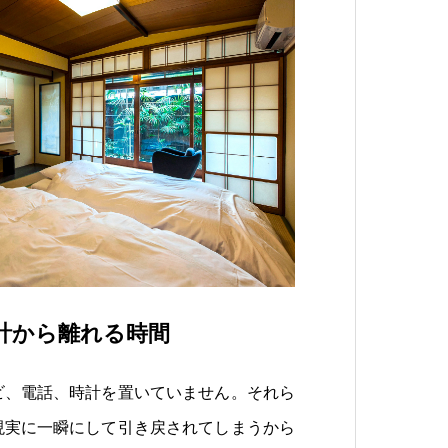
計から離れる時間
ビ、電話、時計を置いていません。それら
現実に一瞬にして引き戻されてしまうから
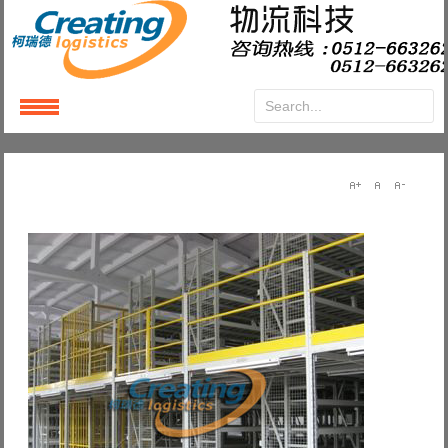
Login
or
Register
User Name
Password
Remember Me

◆ TASK REQUIREMENTS ◆
Pictures are to be left out. Everything else in the records above gets repeated exactly.

◆ WRITTEN SOLUTION ◆
計から離れる時間
ビ、電話、時計を置いていません。それら
現実に一瞬にして引き戻されてしまうから
Login
or
Register
User Name
Password
Remember Me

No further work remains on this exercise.